So, this past week, having nothing better to do, I decided to play "fun with water heaters". The water heater in our 2008 XT200 heated fine, but we had practically zero flow from any of the hot water outlets. It's kind of a well-known issue in RV water heaters that the check valves (usually cold) often fail and restrict the flow. I was able to punch out the check valve in my hot water outlet, but the cold water inlet was inaccessible.
I tried to convince myself I could live with the super low-flow hot water, but my OCD finally won out and I decided to pull the water heater completely and see if I could repair/replace/remove the cold water check valve.
Since there are about 10,000 YouTube videos on this, I won't go into that. I did learn a couple of little things that I'll share though-
1) I knew that a 10-year-old water heater was probably ready for replacement, so I wasn't surprised when I turned it over, peeled off the styrofoam insulation and found a very tender spot right near the bottom/front seam. It wasn't leaking, but I knew full well that if I went to the trouble of re-installing the water heater, it would probably pop on our first real outing. I bit the bullet and purchased a new one from
Dyers Online. They are great to talk to on the phone, and their prices are super-competitive. Three days after I ordered it, the water heater arrived. I also ordered 2 new check valves, and plenty of sealant.
2) Upon installation, I got a bit confused, as the A/C and Wtr Htr circuits were mis-marked on the circuit breakers. Not a huge deal, just a short-lived head-scratcher.
3) The factory water heater installation was slapped together in a hurry. It worked okay for 10 years, so it was clearly "good enough", but the workmanship just wasn't there.
4) The water heater I bought was a direct replacement Suburban 6 Gallon Gas/Electric Water Heater SW6DE for $384.96. Before it would fit though, I had to make a couple of small adjustments:
a) The styrofoam insulation made it just a tiny bit too large for the opening. I fought with it for a while, then decided to shave some off from the top and bottom with a long rasp that I had. That added about 10 minutes to the whole job. No biggie.
b) The electrical junction box was mounted in such a way that it wouldn't fit in the RV's opening. I removed the two mounting screws, repositioned the box, and reattached it to the casing. Another 10 minutes, maybe.
5) After much thought, some deliberation, and one can of beer, I decided to NOT replace the check valves.
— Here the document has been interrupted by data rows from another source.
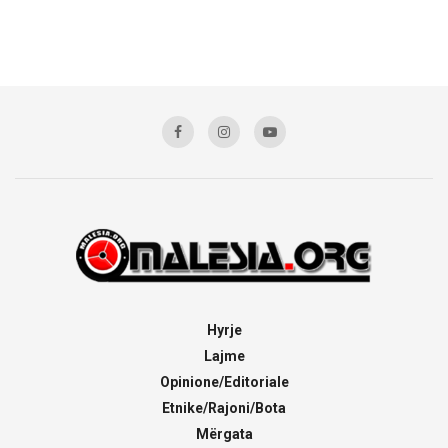
Hyrje
Lajme
Opinione/Editoriale
Etnike/Rajoni/Bota
Mërgata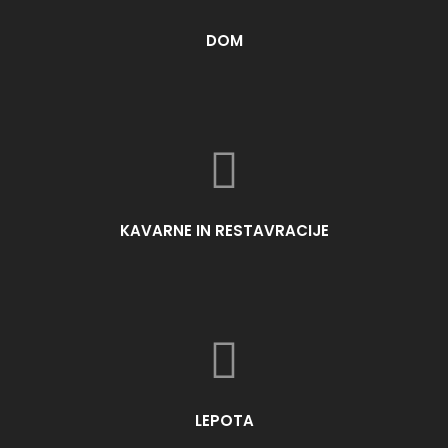
DOM
KAVARNE IN RESTAVRACIJE
LEPOTA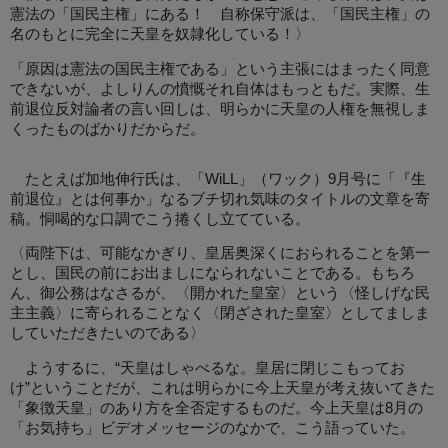
憲法の「国民主権」にある！ 自称保守派は、「国民主権」の
名のもとに完全に天皇を奴隷化している！〉
「原因は憲法の国民主権である」という主張にはまったく同意
できないが、よしりんの憤慨それ自体はもっともだ。実際、生
前退位反対論者の言い回しは、明らかに天皇の人権を無視しま
くったものばかりだからだ。
たとえば加地伸行氏は、「WiLL」（ワック）9月号に「『生
前退位』とは何事か」なるブチ切れ気味のタイトルの文章を寄
稿。恫喝的な口調でこう捲くし立てている。
〈両陛下は、可能なかぎり、皇居奥深くにおられることを第一
とし、国民の前にお出ましになられないことである。もちろ
ん、御公務はなさるが、〈開かれた皇室〉という〈怪しげな民
主主義〉に寄られることなく〈閉ざされた皇室〉としてましま
していただきたいのである〉
ようするに、“天皇はしゃべるな。皇居に閉じこもってお
け”ということだが、これは明らかに今上天皇が考え抜いてきた
「象徴天皇」のあり方を全否定するものだ。今上天皇は8月の
「お気持ち」ビデオメッセージのなかで、こう語っていた。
The directions from Suburban don't call for them, and since I have a bypass installed for winterizing, I could not think of a single reason for one, let alone TWO restrictive check valves. The actual brass fittings are needed though, so I took a 3/8" drill and bored out the centers of each check valve, wire-wheeled the fitting threads, wrapped them in teflon and tightened them to German torque specs (Guten-Tight).
Finally, I slid the new water heater into position, attached the water, lp, and electrical lines, turned on the gas, electric, and water, and gave it a go. There were nearly tears of joy as the burner lit, the heater heated, no water leaked, and best of all, I once again had GREAT water flow in both hot and cold faucets.
Excitedly, I made my ever-patient wife come out and TRY it, just TRY it. She was pleased of course, but no tears of joy from her. Only a patient smile. She gets me.